(Short-answer chart tasks)
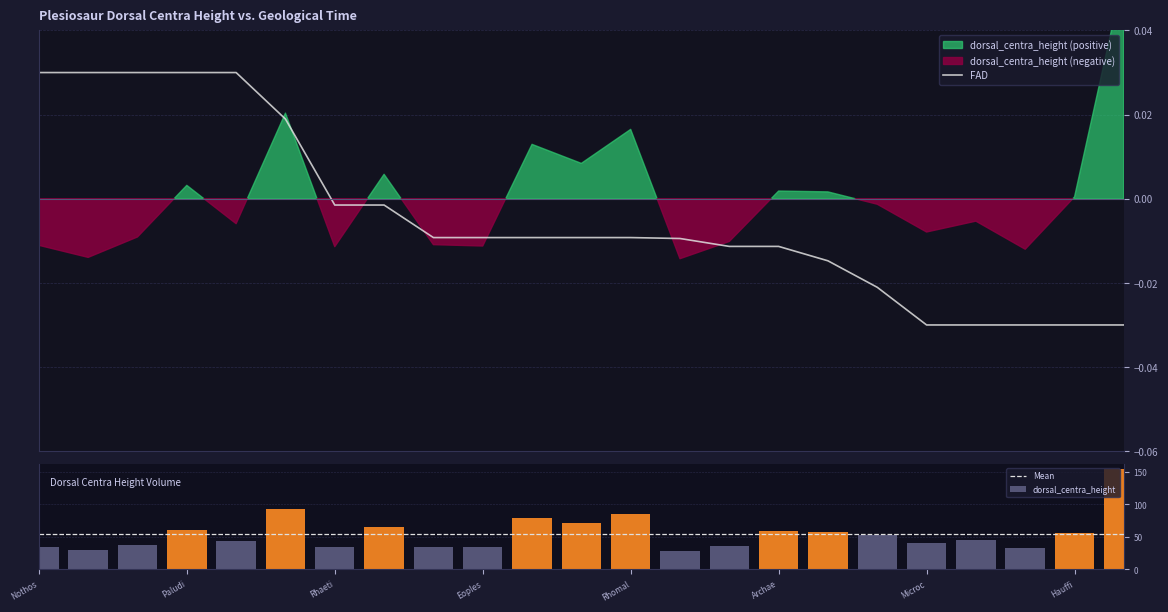

What is the sum of all dorsal_centra_height values?

1269.3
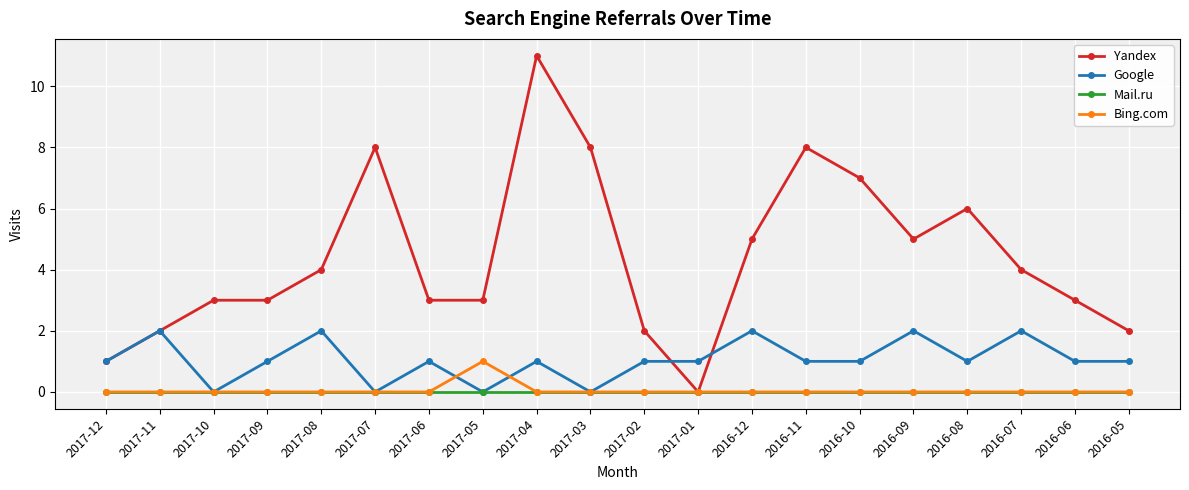

Reading right to left, what are all the values shown in this chart?

Yandex: 2016-05=2	2016-06=3	2016-07=4	2016-08=6	2016-09=5	2016-10=7	2016-11=8	2016-12=5	2017-01=0	2017-02=2	2017-03=8	2017-04=11	2017-05=3	2017-06=3	2017-07=8	2017-08=4	2017-09=3	2017-10=3	2017-11=2	2017-12=1
Google: 2016-05=1	2016-06=1	2016-07=2	2016-08=1	2016-09=2	2016-10=1	2016-11=1	2016-12=2	2017-01=1	2017-02=1	2017-03=0	2017-04=1	2017-05=0	2017-06=1	2017-07=0	2017-08=2	2017-09=1	2017-10=0	2017-11=2	2017-12=1
Mail.ru: 2016-05=0	2016-06=0	2016-07=0	2016-08=0	2016-09=0	2016-10=0	2016-11=0	2016-12=0	2017-01=0	2017-02=0	2017-03=0	2017-04=0	2017-05=0	2017-06=0	2017-07=0	2017-08=0	2017-09=0	2017-10=0	2017-11=0	2017-12=0
Bing.com: 2016-05=0	2016-06=0	2016-07=0	2016-08=0	2016-09=0	2016-10=0	2016-11=0	2016-12=0	2017-01=0	2017-02=0	2017-03=0	2017-04=0	2017-05=1	2017-06=0	2017-07=0	2017-08=0	2017-09=0	2017-10=0	2017-11=0	2017-12=0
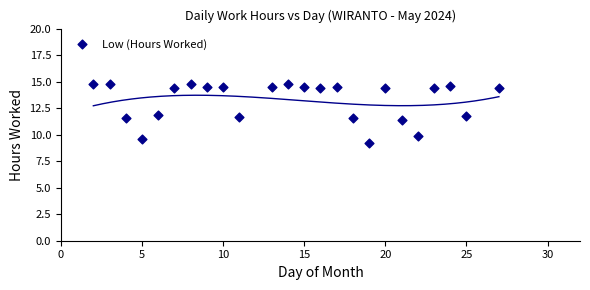

What is the range of Y values (max minus min)?

5.5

## DIRECTIVE
Return every line of the listing above that contains the word "values".

## RESULT
What is the sum of all dorsal_centra_height values?
Reading right to left, what are all the values shown in this chart?
What is the range of Y values (max minus min)?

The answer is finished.